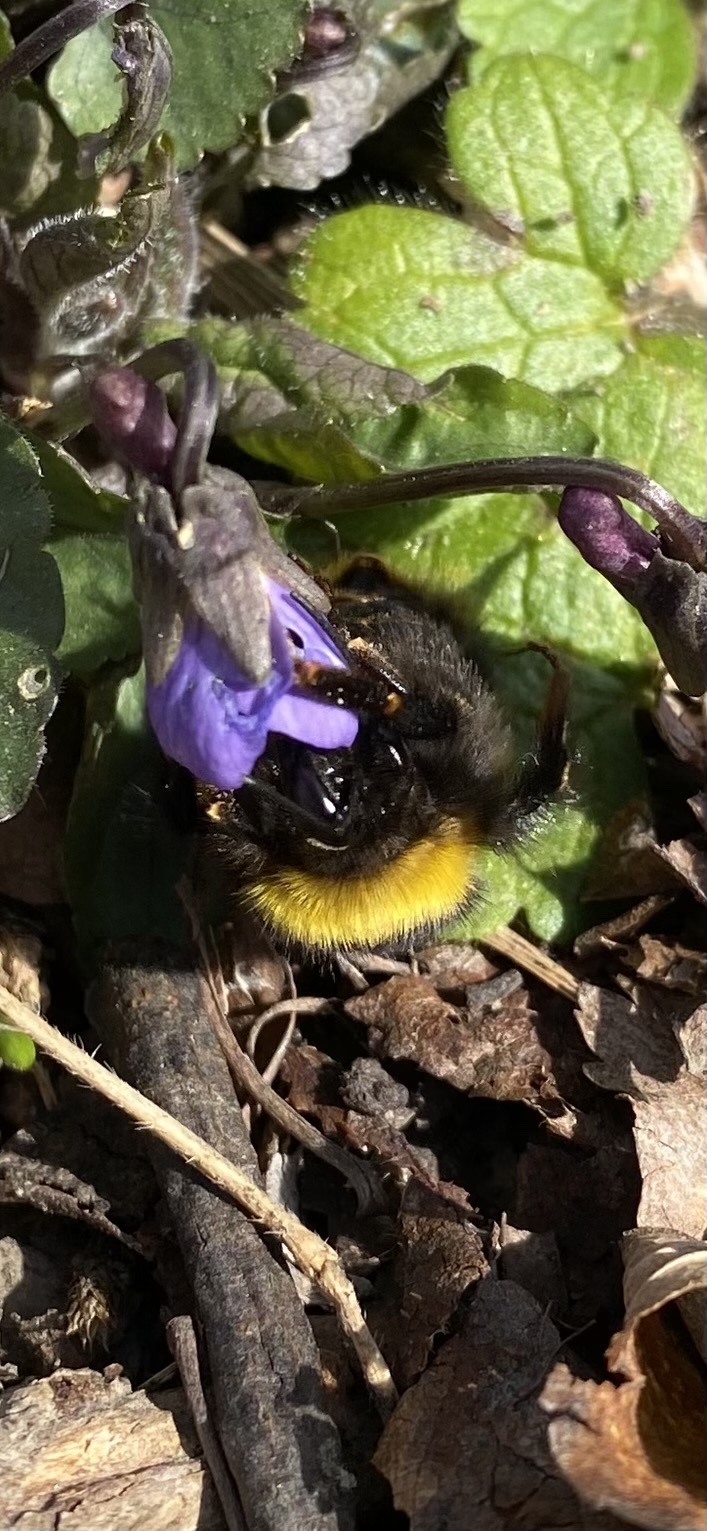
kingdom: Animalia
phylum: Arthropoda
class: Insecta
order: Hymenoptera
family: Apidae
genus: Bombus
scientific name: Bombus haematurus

........

→ **TASK GOAL**
Retype every line of the material above word for word, leaving out the pictures.

→ **ANSWER FOR THIS EXERCISE**
kingdom: Animalia
phylum: Arthropoda
class: Insecta
order: Hymenoptera
family: Apidae
genus: Bombus
scientific name: Bombus haematurus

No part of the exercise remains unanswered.